With the recent coinbase announcement the Basic Attention Token saw a huge spike not only on price action but also on general interest about the token and the associated Brave browser.
So what is BAT?
Basic Attention Token has been a pretty interesting project in the world of blockchain and cryptocurrency. More specifically, this token is designed to transform digital advertising as a whole. It is a bold venture by the BAT team, and the token has become a big part of their Brave browser as well. It is evident that digital advertising will need to undergo some big changes in the future, but it remains to be seen if Basic Attention Token holds the key in this regard.
Why Does Basic Attention Token Matter?
Anyone who has ever opened a webpage in a browser will have seen some form of advertising along the way. There is a growing amount of advertising on various websites, and people often rely on ad blockers to stop seeing them. With Basic Attention Token, things are very different. Users can block ads completely, pay to see different ads, or simply view regular ads and earn BAT tokens as a result. It’s a give-and-take concept which seems to have worked quite well so far.
How Does it all Work?
Under the hood, Basic Attention Token uses the Ethereum blockchain to issue and distribute BAT tokens. This token can be freely exchanged between publishers, users, and advertisers. With the BAT token, a wide range of advertising and attention-based services can be obtained on the Brave platform. This token only works within the Brave browser itself, as it is not integrated into Chrome, Firefox, or Internet Explorer at this time. Whether or not that situation will change in the future has yet to be determined.
With so many middlemen involved in digital advertising, the road ahead for Basic Attention Token will not be easy. Cutting the intermediaries out altogether will pose some big challenges, but it makes sense to improve upon this model with blockchain technology. With a native browser supporting Basic Attention Token, the project is off to a good start. It blocks malicious advertisements, trackers, and rewards publishers in a fair manner based on the attention of its users.

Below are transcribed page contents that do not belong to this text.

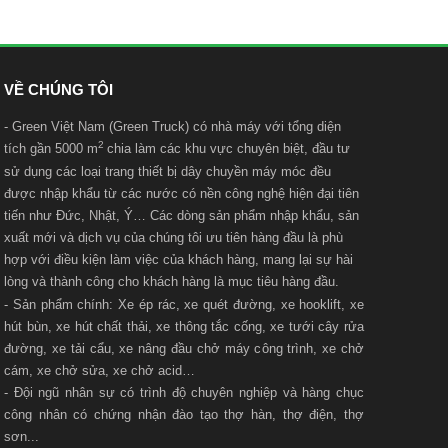
VỀ CHÚNG TÔI
- Green Việt Nam (Green Truck) có nhà máy với t
ổng diện
2
tích gần 5000 m
chia làm các khu vực chuyên biệt, đầu tư
sử dụng các loại trang thiết bị dây chuyền máy móc đều
được nhập khẩu từ các nước có nền công nghệ hiện đại tiên
tiến như Đức, Nhật, Ý… Các dòng sản phẩm nhập khẩu, sản
xuất mới và dịch vụ của chúng tôi ưu tiên hàng đầu là phù
hợp với điều kiện làm việc của khách hàng, mang lại sự hài
lòng và thành công cho khách hàng là mục tiêu hàng đầu.
- Sản phẩm chính: Xe ép rác, xe quét đường, xe hooklift, xe
hút bùn, xe hút chất thải, xe thông tắc cống, xe tưới cây rửa
đường, xe tải cẩu, xe nâng đầu chở máy công trình, xe chở
cám, xe chở sửa, xe chở acid…
- Đội ngũ nhân sự có trình độ chuyên nghiệp và hàng chục
công nhân có chứng nhận đào tạo thợ hàn, thợ điện, thợ
sơn...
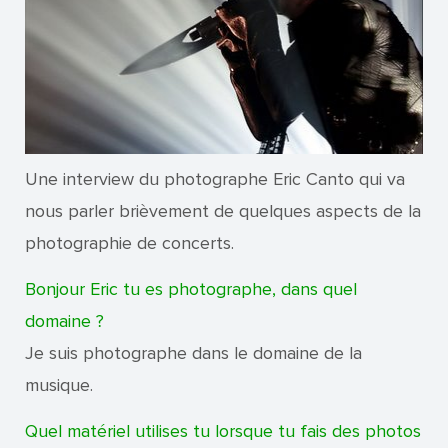
Une interview du photographe Eric Canto qui va
nous parler brièvement de quelques aspects de la
photographie de concerts.
Bonjour Eric tu es photographe, dans quel
domaine ?
Je suis photographe dans le domaine de la
musique.
Quel matériel utilises tu lorsque tu fais des photos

Speaking of monitoring user attention, the Brave browser does so in an anonymous manner. Attention is measured in the form of ads viewed and content opened in active browser tabs. Users viewing ads receive BATs for their efforts, and publishers will get the majority of revenue in the end. It is a solution that works quite well for all parties involved. Most of the more common browser plugins do not work in Brave as of yet, but it is possible things will change for the better in the coming months and years.